Am Montag fand die Einbürgerungsfeierlichkeit für Neubürgerinnen und Neubürger im Historischen Sitzungssaal statt. In dieser besonderen Veranstaltung ging ich auf die Bedeutung unserer Verfassung, unseres Grundgesetzes, ein. Es feiert in diesem Jahr seinen 75. Geburtstag und ist geprägt durch den Wunsch nach Frieden, da die Gründungsmütter und -väter unseres Landes dieses Gesetz nach dem verheerenden Zweiten Weltkrieg auf den Weg brachten. Daher ist es mir immer wichtig, auf die Bedeutung unserer Verfassung hinzuweisen.

Danach standen verwaltungsinterne Termine an.

Am Dienstag feierte ich meinen 50. Geburtstag an der Gegenortschachtanlage Wiebelskirchen. Viele Gratulanten kamen zu meiner Feier, zu der der SPD Kreisverband eingeladen hatte, und verbrachten den Tag mit mir. 50 ist schon eine markante Zahl. Ich bin mitten im Leben angekommen. Kürzlich ist ein lieber Freund von mir gestorben, im Alter von 102 Jahren. So gesehen, hätte ich Halbzeit. Wenn ich eine Bilanz ziehe, fällt sie für mich positiv aus. Ich habe eine tolle Familie, die mich unterstützt. Das ist wahrer Reichtum. Ich hatte in meinem Leben immer Menschen um mich herum, die an mich glaubten und mir den Rücken freihielten, die mich bei dem, was mir wichtig war, unterstützten. Sei es in der Politik, in Vereinen, in der Familie, im Freundeskreis und natürlich im Beruf. Seit 14 Jahren bin ich im Hauptberuf politisch verantwortlich. 6 Jahre in Neunkirchen, seit über 8 Jahren in Ottweiler, mit einer Verlängerung von zehn Jahren.
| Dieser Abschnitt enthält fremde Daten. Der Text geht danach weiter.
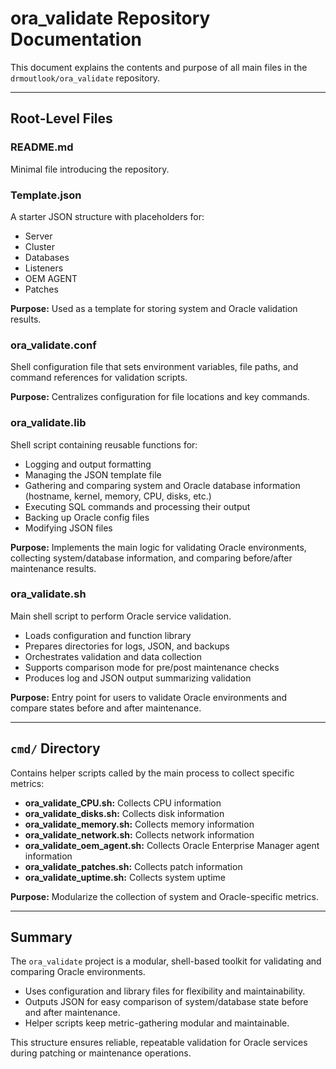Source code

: # ora_validate Repository Documentation

This document explains the contents and purpose of all main files in the `drmoutlook/ora_validate` repository.

---

## Root-Level Files

### README.md
Minimal file introducing the repository.

### Template.json
A starter JSON structure with placeholders for:
- Server
- Cluster
- Databases
- Listeners
- OEM AGENT
- Patches

**Purpose:** Used as a template for storing system and Oracle validation results.

### ora_validate.conf
Shell configuration file that sets environment variables, file paths, and command references for validation scripts.

**Purpose:** Centralizes configuration for file locations and key commands.

### ora_validate.lib
Shell script containing reusable functions for:
- Logging and output formatting
- Managing the JSON template file
- Gathering and comparing system and Oracle database information (hostname, kernel, memory, CPU, disks, etc.)
- Executing SQL commands and processing their output
- Backing up Oracle config files
- Modifying JSON files

**Purpose:** Implements the main logic for validating Oracle environments, collecting system/database information, and comparing before/after maintenance results.

### ora_validate.sh
Main shell script to perform Oracle service validation.
- Loads configuration and function library
- Prepares directories for logs, JSON, and backups
- Orchestrates validation and data collection
- Supports comparison mode for pre/post maintenance checks
- Produces log and JSON output summarizing validation

**Purpose:** Entry point for users to validate Oracle environments and compare states before and after maintenance.

---

## `cmd/` Directory

Contains helper scripts called by the main process to collect specific metrics:

- **ora_validate_CPU.sh:** Collects CPU information
- **ora_validate_disks.sh:** Collects disk information
- **ora_validate_memory.sh:** Collects memory information
- **ora_validate_network.sh:** Collects network information
- **ora_validate_oem_agent.sh:** Collects Oracle Enterprise Manager agent information
- **ora_validate_patches.sh:** Collects patch information
- **ora_validate_uptime.sh:** Collects system uptime

**Purpose:** Modularize the collection of system and Oracle-specific metrics.

---

## Summary

The `ora_validate` project is a modular, shell-based toolkit for validating and comparing Oracle environments.  
- Uses configuration and library files for flexibility and maintainability.
- Outputs JSON for easy comparison of system/database state before and after maintenance.
- Helper scripts keep metric-gathering modular and maintainable.

This structure ensures reliable, repeatable validation for Oracle services during patching or maintenance operations.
Bei all meinem Handeln konnte und kann ich auf Menschen vertrauen, die mir zur Seite stehen. Mitarbeiterinnen und Mitarbeiter, Geschäftspartner, hauptamtlich Kommunale und, und, und – nur so konnte ich einiges in der Vergangenheit für die Mitbürgerinnen und Mitbürger bewegen. Auch ein guter Draht zur Landesregierung half mir dabei. Jetzt bin ich 50 – ein Grund, dankbar zu sein. Ich denke an viele Menschen, mit denen ich diesen Tag gerne gefeiert hätte, die aber unsere Welt schon lange verlassen haben.  Daher sollten wir bei allen Herausforderungen immer daran denken, dass wir nur dieses eine Leben haben. Es gibt genügend Gründe, es zu feiern.

Am Mittwochmorgen besprach ich mit dem Leiter der Unteren Katastrophenschutzbehörde Alexander Koch aktuelle Themen und Beschaffungen in diesem Bereich. Am Nachmittag tagte der Kooperationsausschuss unseres Pflegestützpunktes. Dieser wird mit Unterstützung des Landes und der Krankenkassen sowie des Kreises personell besetzt. In den Pflegestützpunkten erhalten pflegebedürftige Menschen und ihre Angehörigen unabhängige Beratung und Hilfe zu allen Fragen rund um das Thema Pflege. Die Beraterinnen und Berater unterstützen z.B. bei Fragen der Finanzierung, beim Ausfüllen von Anträgen oder bei der Suche nach einem geeigneten Heimplatz. Die Beratungsstelle befindet sich in Neunkirchen in der Knappschaftsstraße.

Gestern tagten die Gremien unserer Wasserversorgung. Los ging es mit der Sitzung des Zweckverbandes, dieser Sitzung schlossen sich der Aufsichtsrat und die Gesellschafterversammlung an. Am Nachmittag tagte zum letzten Mal in dieser Legislaturperiode der Kreistag.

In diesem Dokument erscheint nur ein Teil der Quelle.